We have numerous situations at work where we need to debug issues at customer sites remotely. It is a huge hassle to install a development environment and source code and even source code control system at customer sites each time there is some hard-to-track crash or bug that we need to attend to.
Fortunately modern Visual Studio environment supports remote debugging. With the ubiquitous availability of VPNs this has became easier but there are still some challenges exist. I am sure that you have also been puzzled by why your system won't connect with the remote to begin a debug session, or get all sorts of different messages which all boil down to some connectivity and authentication issues.
I just got this to work (finally) with one of our customers using Visual Studio 2005 debugging environment. Both my system and the customer system was in different domains, so before I forget what hoops I had to jump through to get this going, I am going to document that here so that at least I can refer to this article myself.
I am sure that this is similar with 2008. We are using Windows XPs between the two.
The Most Important Gotcha Concept
The most important requirement for the remote debugging connection to work is the understanding of the following facts.

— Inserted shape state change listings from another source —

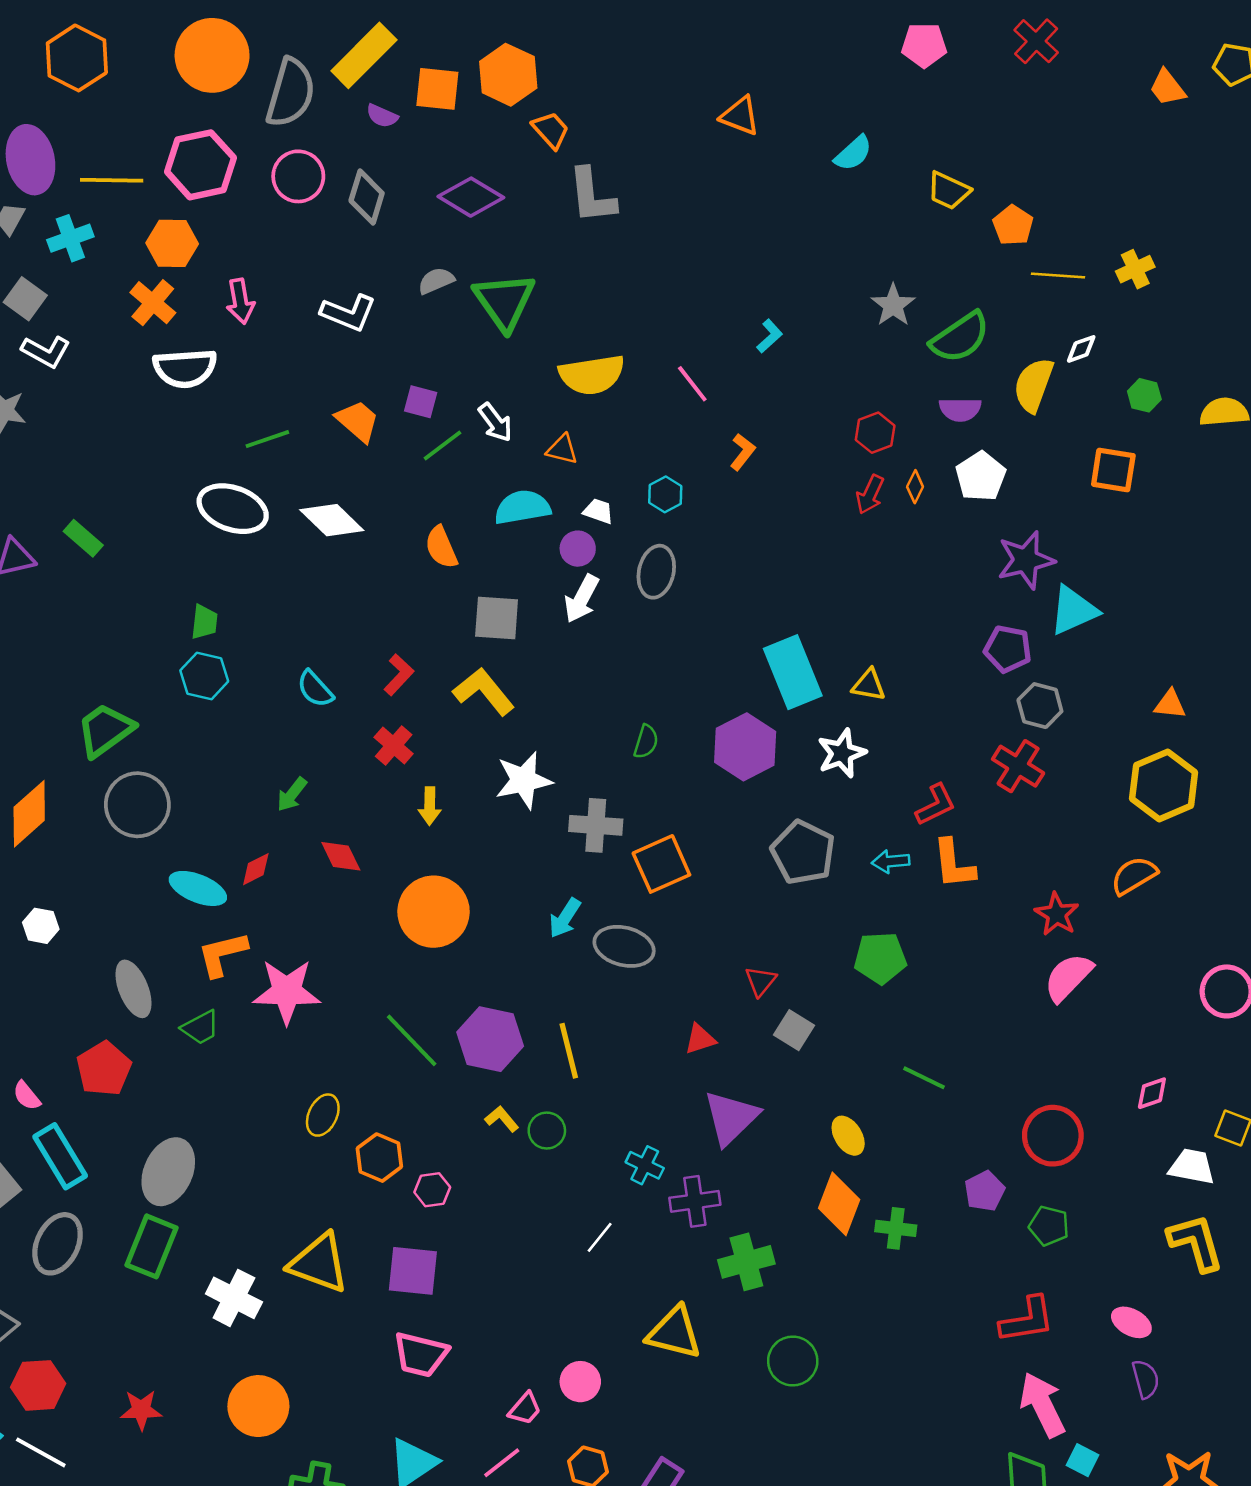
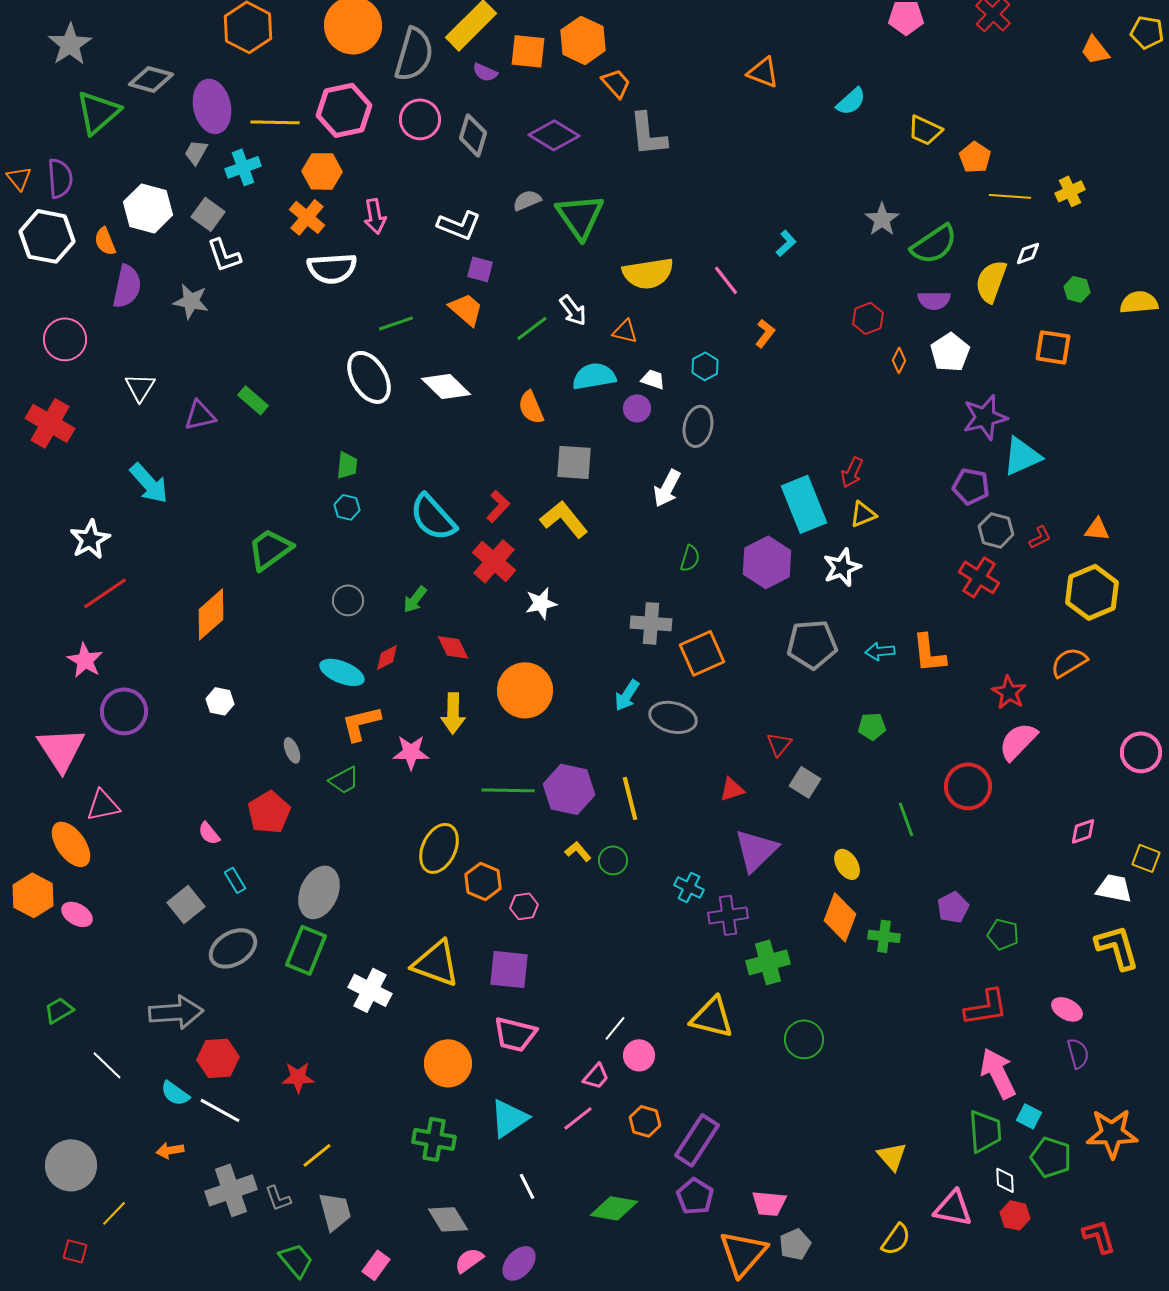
white L-shape: (46, 352) -> (224, 255), turned 42
purple square: (421, 402) -> (480, 269), moved
red arrow: (870, 494) -> (852, 472), moved
white ellipse: (233, 509) -> (369, 377), turned 40
white arrow: (582, 599) -> (667, 488), moved
cyan hexagon: (204, 676) -> (347, 507), size x0.7
yellow triangle: (869, 685) -> (863, 514), turned -32
cyan semicircle: (315, 689) -> (433, 517), size x1.6
red cross: (394, 746) -> (494, 561), size x1.4
white star: (524, 780) -> (541, 603), moved, size x0.7
gray circle: (137, 805) -> (348, 600), moved, size x0.6
red L-shape: (936, 805) -> (1040, 537), moved, size x0.7
yellow arrow: (430, 806) -> (453, 713), moved, size x1.4
gray pentagon: (803, 852) -> (812, 644), turned -30
green pentagon: (880, 958) -> (872, 726), size x0.7
gray ellipse: (133, 989) -> (292, 750), size x0.6
pink star: (287, 991) -> (411, 752), size x0.7
green line: (412, 1040) -> (508, 790), turned -45
green line: (924, 1078) -> (906, 819), turned 44
yellow ellipse: (323, 1115) -> (439, 848), size x1.5
red circle: (1053, 1136) -> (968, 786), moved
cyan rectangle: (60, 1156) -> (235, 880), size x0.5
white line: (600, 1237) -> (615, 1028), moved
gray ellipse: (58, 1244) -> (233, 948), turned 33
orange circle: (258, 1406) -> (448, 1063), moved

- It is a bidirectional communication and you cannot precisely control the user name and password for each way of the communication through the remote debugging tools. The logged-in user name and password should match on both remote and local debug environment. In other words, you want to log in to your local machine and the remote machine using exactly the same user name and password.

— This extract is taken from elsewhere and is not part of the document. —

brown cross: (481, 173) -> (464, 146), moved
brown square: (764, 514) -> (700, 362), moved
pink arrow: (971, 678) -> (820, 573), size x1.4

- You might say, other machine is in the domain and mine is not or likewise. But it does not actually seem to matter if the user name part (after the domain qualifier) and password pair is in the domain or not. The user name part and the password that goes with it must match on both ends.

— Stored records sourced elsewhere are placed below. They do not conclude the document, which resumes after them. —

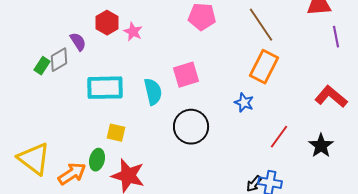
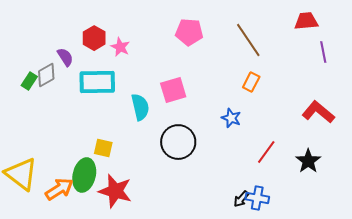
orange rectangle: (264, 67) -> (251, 82), size x0.6
cyan rectangle: (105, 88) -> (97, 82), moved
green ellipse: (97, 160) -> (84, 175), size x1.5

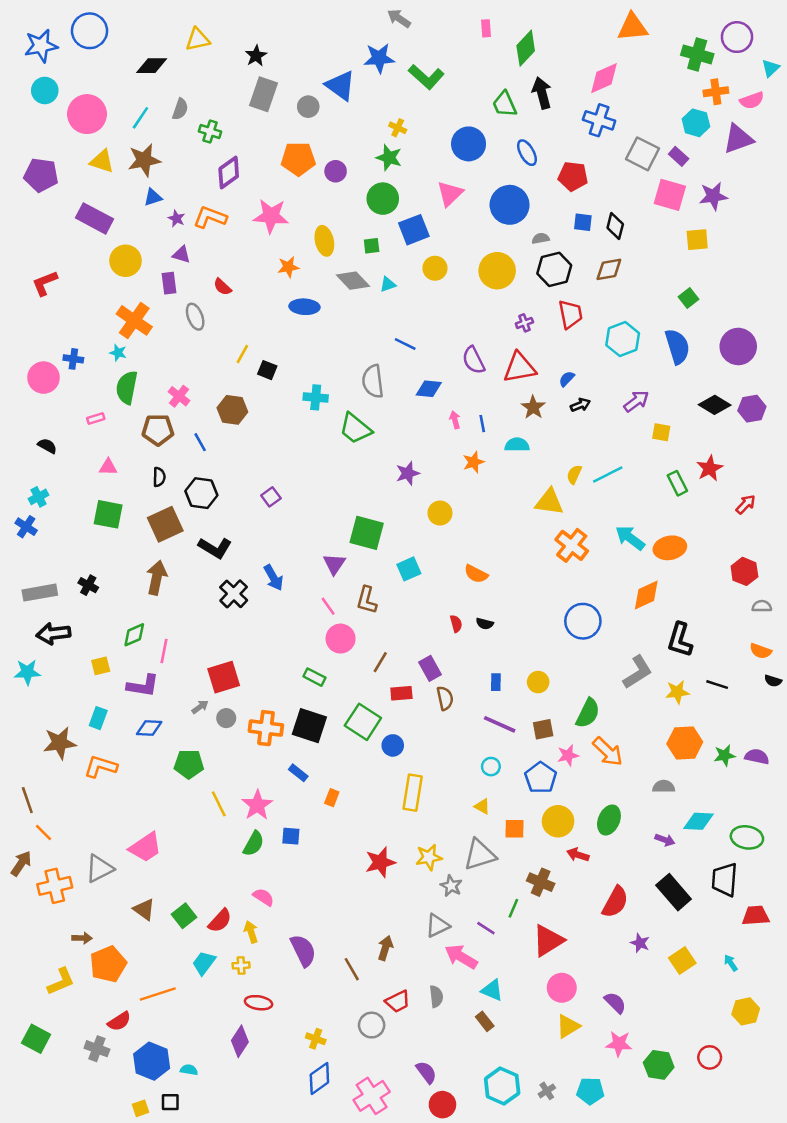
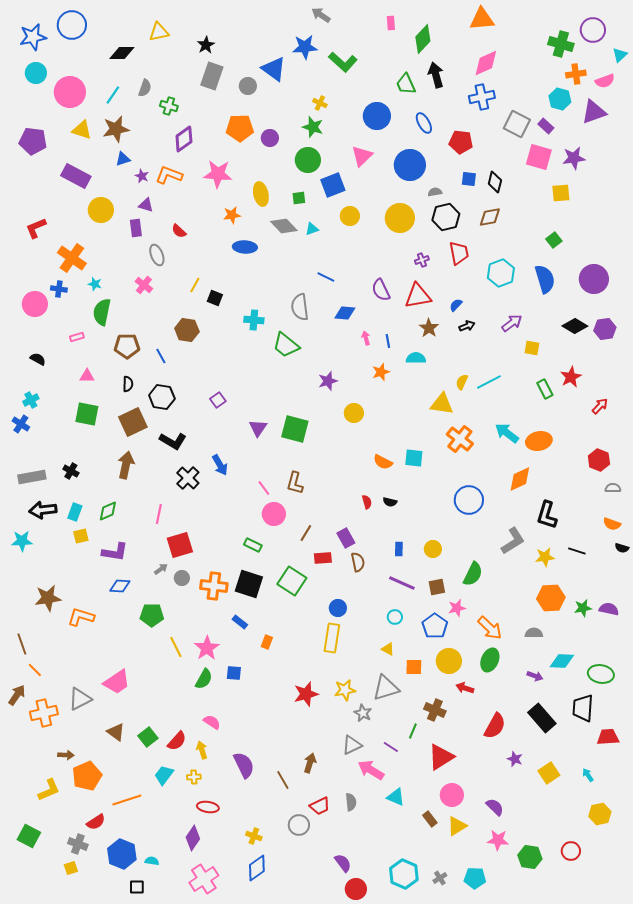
orange triangle: (633, 27) -> (482, 19), moved
blue cross: (599, 120) -> (482, 97), turned -30
orange cross: (134, 320) -> (72, 258), moved
pink cross: (179, 396) -> (144, 285), moved
purple triangle: (334, 564) -> (258, 428), moved
cyan square: (409, 569) -> (414, 458), moved, turned 30
pink line: (164, 651) -> (159, 514), moved
cyan rectangle: (98, 718) -> (75, 512), moved
blue circle: (393, 745) -> (338, 608), moved
orange arrow: (608, 752) -> (490, 628), moved
brown rectangle: (485, 1021) -> (430, 819), moved
pink cross: (372, 1096) -> (204, 879), moved
yellow square: (140, 1108) -> (71, 868), moved

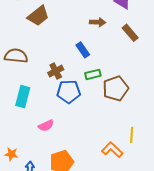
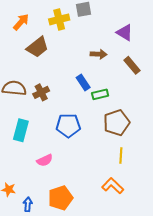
brown cross: (56, 71) -> (41, 92), moved
green rectangle: (93, 74) -> (100, 94), moved
yellow line: (132, 135) -> (121, 155), moved

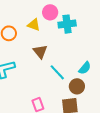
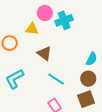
cyan line: (57, 72) -> (56, 79), moved

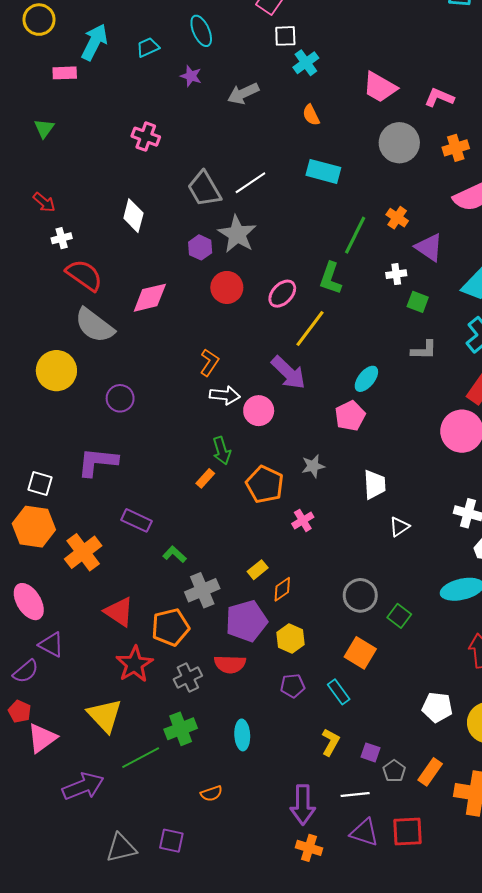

- Note that if the user names are both in the domain and on the local system the password set in the domain will be used even if you are logged in as a local user. The interpretation of this is that "Administrator" should and cannot not be used in most sane situations since this is usually set by the domain's administrator and it would take an act of god to get the access to that password. But if you know what that is, change your local administrator's password as well as the local domain's password for the Administrator to get it to work. Not very advisable from the security stand-point though.
The Cookie Cutter Method
If remote debugging isn't working, at least some basic stuff going by creating some simple Hello World type app and use the following to see if you can connect and debug at all.
- On the LOCAL and REMOTE machine's user accounts, create the local user name account that DOES NOT exist in neither of the domains.
- Give that account the same password.
- Also it is best to edit C:\Windows\System32\Drivers\Etc\Hosts file and put each other system's WINS names and actual IP address. For example, if the remote machine is called XPWS1 then put that entry.
Windows firewalls may get in the way. I would temporarily turn this off while debugging the connection.
- The Local Security Settings (in Control Panel: Administrative Tools: Local Security Policy) must be tweaked on Windows XP as following. Go to Security Settings: Security Options: Network Access: Sharing and security model for local accounts. This must be changed to Classic - local users authenticate as themselves.